States have been grappling with skyrocketing Medicaid costs for years—Medicaid consumes nearly one out of every three dollars states spend. And as a result of the pandemic, this reality is about to get much, much worse.
Indeed, unemployment claims have already reached record levels in recent weeks and, for the immediate future, this seems to be the new normal. Many of these newly-unemployed individuals will soon be walking through the front door of the Medicaid program.
But if states accept the enhanced funding, they will be unable to remove any ineligible enrollees in the coming months to make room for new applicants—even though Medicaid enrollees generally face rapidly changing life circumstances that affect their eligibility.
In fact, states frequently report more than 30 percent of enrollees have their enrollment canceled at their annual reviews, due to changing circumstances. As the economy continues to fluctuate, some of these changes will accelerate further as Americans begin to go back to work in the coming weeks and months.
Being able to remove enrollees as their situations change, to free up resources for those who are truly in need, is perhaps the bare minimum of what states should be allowed to do—making sure people who receive welfare benefits actually qualify for them.

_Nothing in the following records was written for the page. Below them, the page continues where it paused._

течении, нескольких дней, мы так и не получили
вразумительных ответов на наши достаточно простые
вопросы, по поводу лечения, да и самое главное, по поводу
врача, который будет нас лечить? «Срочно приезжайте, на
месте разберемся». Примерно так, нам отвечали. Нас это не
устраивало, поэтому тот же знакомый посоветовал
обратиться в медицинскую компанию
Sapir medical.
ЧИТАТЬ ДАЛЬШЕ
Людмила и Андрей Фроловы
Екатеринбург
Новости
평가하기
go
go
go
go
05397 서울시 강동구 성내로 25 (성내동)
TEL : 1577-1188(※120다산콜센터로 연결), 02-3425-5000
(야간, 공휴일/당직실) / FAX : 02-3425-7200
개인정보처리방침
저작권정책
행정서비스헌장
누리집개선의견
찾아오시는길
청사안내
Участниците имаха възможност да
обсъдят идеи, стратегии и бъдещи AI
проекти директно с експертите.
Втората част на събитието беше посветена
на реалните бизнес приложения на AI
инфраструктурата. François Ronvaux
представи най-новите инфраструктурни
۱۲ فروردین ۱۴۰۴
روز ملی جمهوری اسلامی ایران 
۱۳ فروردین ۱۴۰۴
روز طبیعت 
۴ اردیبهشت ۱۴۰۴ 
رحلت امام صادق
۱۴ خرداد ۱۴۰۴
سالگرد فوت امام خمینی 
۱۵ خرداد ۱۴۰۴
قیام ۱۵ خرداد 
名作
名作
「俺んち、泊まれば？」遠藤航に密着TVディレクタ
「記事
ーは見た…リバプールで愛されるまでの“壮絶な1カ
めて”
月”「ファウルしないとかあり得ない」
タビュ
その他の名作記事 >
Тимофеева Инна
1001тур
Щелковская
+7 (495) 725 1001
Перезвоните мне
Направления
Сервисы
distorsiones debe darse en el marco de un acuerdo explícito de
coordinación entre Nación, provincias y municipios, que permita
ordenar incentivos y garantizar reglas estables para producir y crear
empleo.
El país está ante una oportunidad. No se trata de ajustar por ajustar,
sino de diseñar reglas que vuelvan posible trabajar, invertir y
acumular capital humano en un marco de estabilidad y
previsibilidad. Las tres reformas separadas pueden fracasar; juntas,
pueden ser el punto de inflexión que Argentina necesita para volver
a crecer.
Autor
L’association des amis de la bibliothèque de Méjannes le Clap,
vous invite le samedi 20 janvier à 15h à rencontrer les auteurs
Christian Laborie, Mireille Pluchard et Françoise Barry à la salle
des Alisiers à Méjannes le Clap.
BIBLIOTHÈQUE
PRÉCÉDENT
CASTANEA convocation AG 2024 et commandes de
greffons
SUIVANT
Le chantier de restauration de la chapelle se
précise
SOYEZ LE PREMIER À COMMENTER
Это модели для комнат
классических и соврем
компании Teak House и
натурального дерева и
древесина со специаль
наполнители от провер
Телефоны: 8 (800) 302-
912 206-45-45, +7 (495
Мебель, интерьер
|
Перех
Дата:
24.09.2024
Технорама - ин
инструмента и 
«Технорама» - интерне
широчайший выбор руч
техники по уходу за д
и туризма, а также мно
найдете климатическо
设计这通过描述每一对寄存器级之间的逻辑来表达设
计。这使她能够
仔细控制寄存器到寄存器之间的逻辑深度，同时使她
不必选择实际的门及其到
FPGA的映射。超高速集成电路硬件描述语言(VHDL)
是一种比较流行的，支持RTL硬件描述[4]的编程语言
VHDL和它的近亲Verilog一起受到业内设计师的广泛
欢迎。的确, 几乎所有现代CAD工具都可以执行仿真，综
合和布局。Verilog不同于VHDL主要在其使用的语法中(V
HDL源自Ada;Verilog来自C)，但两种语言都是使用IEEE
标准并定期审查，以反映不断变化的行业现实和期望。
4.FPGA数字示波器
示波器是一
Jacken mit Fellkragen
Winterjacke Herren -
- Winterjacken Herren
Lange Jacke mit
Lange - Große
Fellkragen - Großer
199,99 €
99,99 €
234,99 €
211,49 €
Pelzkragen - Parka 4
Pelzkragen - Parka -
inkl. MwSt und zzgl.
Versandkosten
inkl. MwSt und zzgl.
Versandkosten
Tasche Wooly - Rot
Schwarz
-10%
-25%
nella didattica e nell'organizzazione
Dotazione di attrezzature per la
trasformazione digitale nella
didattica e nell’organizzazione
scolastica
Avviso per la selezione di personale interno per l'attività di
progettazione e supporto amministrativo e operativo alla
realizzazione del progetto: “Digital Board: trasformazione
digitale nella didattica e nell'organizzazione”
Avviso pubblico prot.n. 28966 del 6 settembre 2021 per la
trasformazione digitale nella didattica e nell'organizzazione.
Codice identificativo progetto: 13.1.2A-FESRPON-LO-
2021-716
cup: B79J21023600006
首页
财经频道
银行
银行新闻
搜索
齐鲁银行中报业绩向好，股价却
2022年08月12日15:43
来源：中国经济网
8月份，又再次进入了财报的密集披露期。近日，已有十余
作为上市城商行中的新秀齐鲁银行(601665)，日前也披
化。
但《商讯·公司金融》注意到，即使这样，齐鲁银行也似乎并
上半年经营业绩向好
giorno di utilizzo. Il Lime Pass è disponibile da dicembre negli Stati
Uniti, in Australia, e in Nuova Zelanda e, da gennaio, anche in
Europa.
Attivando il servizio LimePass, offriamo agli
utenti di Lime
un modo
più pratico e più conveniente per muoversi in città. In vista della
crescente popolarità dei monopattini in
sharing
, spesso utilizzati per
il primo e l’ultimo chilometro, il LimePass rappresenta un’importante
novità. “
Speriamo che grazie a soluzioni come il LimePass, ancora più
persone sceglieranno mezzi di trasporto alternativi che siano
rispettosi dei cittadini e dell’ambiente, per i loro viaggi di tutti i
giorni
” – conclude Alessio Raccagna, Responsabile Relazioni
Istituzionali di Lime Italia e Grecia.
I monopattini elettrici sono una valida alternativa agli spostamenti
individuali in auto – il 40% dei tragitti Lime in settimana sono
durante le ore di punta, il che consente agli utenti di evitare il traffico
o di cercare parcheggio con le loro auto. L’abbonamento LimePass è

But if states want additional help from federal taxpayers to get through the COVID-19 crisis, they’ll have to surrender this tool and sacrifice the integrity of their programs.
To recap: states will be facing—and are already facing—a massive influx of new Medicaid applicants. If they want additional funding to help cover some of these new costs, they will have to agree to retain ineligible enrollees as well, further exploding their budgets. It is truly a Medicaid perfect storm.
In fact, states would be better off rejecting the enhanced funding as it is unlikely to come anywhere close to offsetting the increased Medicaid costs they would face as a result of the long federal strings attached.
FFCRA’s enhanced funding strings are decidedly unfair. Instead of empowering states to effectively deal with the crisis, Congress has tied its hands and given them an impossible choice. But states should never have to choose between the integrity of their programs and a package deal of relief funding, Medicaid for All, and unchecked welfare fraud.
Congress made this mess. Now they need to fix it.
Nic Horton is the research director for the Foundation for Government Accountability.